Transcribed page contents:

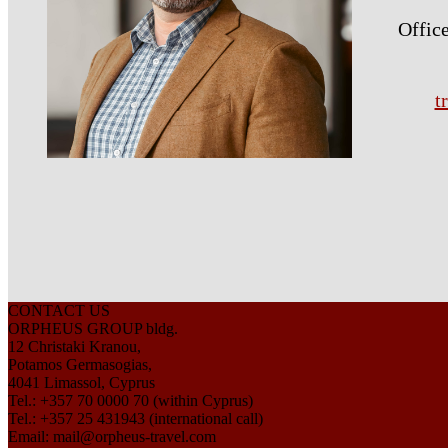
Office
t
CONTACT US
ORPHEUS GROUP bldg.
12 Christaki Kranou,
Potamos Germasogias,
4041 Limassol, Cyprus
Tel.: +357 70 0000 70 (within Cyprus)
Tel.: +357 25 431943 (international call)
Email:
mail@orpheus-travel.com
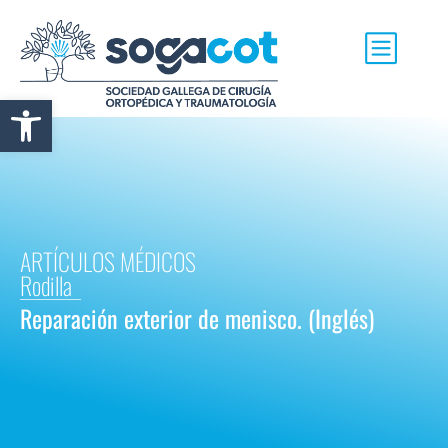
Abrir barra de herramientas
ARTÍCULOS MÉDICOS
Rodilla
Reparación exterior de menisco. (Inglés)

### What to do
Please write every line above out exactly as given, except for any pictures.

### Task response
Office
t
CONTACT US
ORPHEUS GROUP bldg.
12 Christaki Kranou,
Potamos Germasogias,
4041 Limassol, Cyprus
Tel.: +357 70 0000 70 (within Cyprus)
Tel.: +357 25 431943 (international call)
Email:
mail@orpheus-travel.com
Abrir barra de herramientas
ARTÍCULOS MÉDICOS
Rodilla
Reparación exterior de menisco. (Inglés)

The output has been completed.